This repository is an experiment to use Recurrent Neural Network to punctuate the output of IBM's speech-to-text API.
The instructions below assume that you are running Ubuntu 14.04. They will probably work for most Debian-based Linux distros.
First, install tensorflow and all the other dependencies.
sudo -s eval "bash install.sh && bash segmenter/install.sh"
The options.json
file is assumed to contain all the options you want, including a path to the audio file. Example below:
{
"title": "Transcription",
"audio_file": "obama_speech.wav",
"output": "output.docx",
"punctuate_model": "../models/model.3000dictsize.h5",
"wordlist": "../models/wordlist.3000.pickle",
"watson_model": "en-US",
"watson_credentials": "../credentials.json",
"start": 0,
"finish": 15
}
You'll also need a credentials.json
file with your Watson Text-To-Speech username and password. It should look like this:
{
"url": "https://stream.watsonplatform.net/speech-to-text/api",
"username": "[YOUR USERNAME]",
"password": "[YOUR PASSWORD]"
}
Once you have created your options file, you can run the model:
python3 src/run.py [path-to-options-file]
The model is a LSTM RNN that takes an input of 20 words and tries to predict what punctuation mark, if any, there should be between the 10th and the 11th word. In the sense that it uses words past the target punctuation mark to determine whether to punctuate or not, it is similar to a bidirectional LSTM.
The LSTM layer has a dropout of 0.2 and the model has a learning rate of 10^-3, using categorial cross-entropy as a loss function (the categories are ",", "--", ".", "!", "?", ":", and "OTHER"). Other model parameters can be seen in segmenter/model.py
.
Run install.sh
. If you don't already have Tensorflow installed, go make yourself a coffee or two, as it may take a while.
If you don't get any errors, at the end you should be able to run import tensorflow
in a Python 3 interpreter.
There are scrapers in the scrapers
folder. You'll need Scrapy to run them, so install it with
pip3 install -r scrapers/requirements.txt
Once you have finished that installation, use scrapers/make-corpus.sh
to scrape sources and create the corpus. After that has run, you should have a corpus
folder populated with plain text files.
Assuming you have a corpus, place each plain text file in a folder called training-files
(in this directory), and run segmenter/top_n_corpus.sh
, followed by segmenter/create-trainingset.sh
.
You should now have a data
folder populated with tokenized and tagged documents and a wordlist.pickle
file.
Run model/train.sh
. I haven't implemented the training set using generators, so if the training set is too large to fit in memory, you may get an error. In that case, try multiple runs of:
find data/*.txt | sort -R | tail -250 | xargs python3 model/model.py train
The model file is created if it does not exists. If a model file does exist, the weights are loaded into the network prior to training.
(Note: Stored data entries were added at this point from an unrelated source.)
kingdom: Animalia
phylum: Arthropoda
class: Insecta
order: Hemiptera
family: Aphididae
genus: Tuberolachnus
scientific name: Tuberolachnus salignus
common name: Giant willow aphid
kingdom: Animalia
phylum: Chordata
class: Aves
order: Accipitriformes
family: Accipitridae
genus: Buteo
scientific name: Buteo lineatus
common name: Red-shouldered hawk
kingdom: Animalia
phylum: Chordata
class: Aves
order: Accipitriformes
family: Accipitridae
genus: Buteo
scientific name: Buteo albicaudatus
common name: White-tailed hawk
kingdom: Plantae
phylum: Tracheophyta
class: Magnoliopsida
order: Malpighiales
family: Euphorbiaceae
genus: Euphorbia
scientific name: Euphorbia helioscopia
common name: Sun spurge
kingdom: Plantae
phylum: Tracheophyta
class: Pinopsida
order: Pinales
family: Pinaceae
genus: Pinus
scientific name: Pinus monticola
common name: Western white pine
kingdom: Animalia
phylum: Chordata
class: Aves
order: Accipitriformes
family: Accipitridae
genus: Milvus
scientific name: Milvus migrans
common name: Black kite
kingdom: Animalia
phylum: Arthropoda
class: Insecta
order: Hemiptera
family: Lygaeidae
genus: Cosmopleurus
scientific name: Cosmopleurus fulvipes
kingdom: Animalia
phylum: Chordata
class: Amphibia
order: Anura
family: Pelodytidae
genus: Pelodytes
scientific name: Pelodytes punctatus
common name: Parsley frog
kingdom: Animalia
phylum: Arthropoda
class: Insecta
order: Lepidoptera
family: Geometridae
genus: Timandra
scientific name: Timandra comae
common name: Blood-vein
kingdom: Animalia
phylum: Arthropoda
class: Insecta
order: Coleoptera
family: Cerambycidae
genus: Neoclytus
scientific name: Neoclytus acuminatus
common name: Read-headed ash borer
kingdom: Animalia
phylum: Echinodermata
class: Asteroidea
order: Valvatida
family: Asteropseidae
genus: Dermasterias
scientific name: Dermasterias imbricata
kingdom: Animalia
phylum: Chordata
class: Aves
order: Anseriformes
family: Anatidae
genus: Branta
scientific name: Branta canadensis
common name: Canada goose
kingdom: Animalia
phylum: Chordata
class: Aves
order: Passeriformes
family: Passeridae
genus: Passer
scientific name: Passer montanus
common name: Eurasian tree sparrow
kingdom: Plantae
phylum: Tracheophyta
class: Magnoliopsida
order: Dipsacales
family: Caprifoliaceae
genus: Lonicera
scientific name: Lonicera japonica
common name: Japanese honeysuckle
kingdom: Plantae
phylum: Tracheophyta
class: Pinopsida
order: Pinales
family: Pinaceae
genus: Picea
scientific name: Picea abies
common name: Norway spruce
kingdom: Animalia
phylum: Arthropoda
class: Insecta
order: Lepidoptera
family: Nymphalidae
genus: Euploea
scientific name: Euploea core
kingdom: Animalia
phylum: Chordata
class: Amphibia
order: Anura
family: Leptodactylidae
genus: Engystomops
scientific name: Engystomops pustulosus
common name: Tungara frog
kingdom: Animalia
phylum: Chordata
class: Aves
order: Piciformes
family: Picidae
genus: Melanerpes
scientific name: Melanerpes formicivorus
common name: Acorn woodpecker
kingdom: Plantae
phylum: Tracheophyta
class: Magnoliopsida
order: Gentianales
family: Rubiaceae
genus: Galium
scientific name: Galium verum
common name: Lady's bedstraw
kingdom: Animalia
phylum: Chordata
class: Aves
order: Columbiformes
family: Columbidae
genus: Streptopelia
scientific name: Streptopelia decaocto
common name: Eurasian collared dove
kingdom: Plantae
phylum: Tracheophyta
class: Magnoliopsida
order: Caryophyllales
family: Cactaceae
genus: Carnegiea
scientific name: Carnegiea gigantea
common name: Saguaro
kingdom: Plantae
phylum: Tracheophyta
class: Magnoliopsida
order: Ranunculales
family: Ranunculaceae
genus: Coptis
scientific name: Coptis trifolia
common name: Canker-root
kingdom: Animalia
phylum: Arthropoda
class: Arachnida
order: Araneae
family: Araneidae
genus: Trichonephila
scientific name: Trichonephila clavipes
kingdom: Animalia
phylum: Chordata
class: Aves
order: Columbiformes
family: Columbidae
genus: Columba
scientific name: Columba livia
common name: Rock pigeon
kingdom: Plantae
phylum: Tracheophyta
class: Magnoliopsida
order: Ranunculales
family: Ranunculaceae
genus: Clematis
I have not implemented early stopping so unfortunately that process is manual at the moment. However, you will see the training and validation losses displayed at the end of each iteration so it should be easy to reach a decision regarding whether to continue the training process or not (CTRL+C'ing the process works fine - the model file is saved out between iterations).
To test the model with an input file not containing any punctuation, run
python3 model/model.py predict [path-to-file.txt]
There is a sample input file at segmenter/test.txt
, and you can try the model on this file by running model.py predict test.txt
from that directory.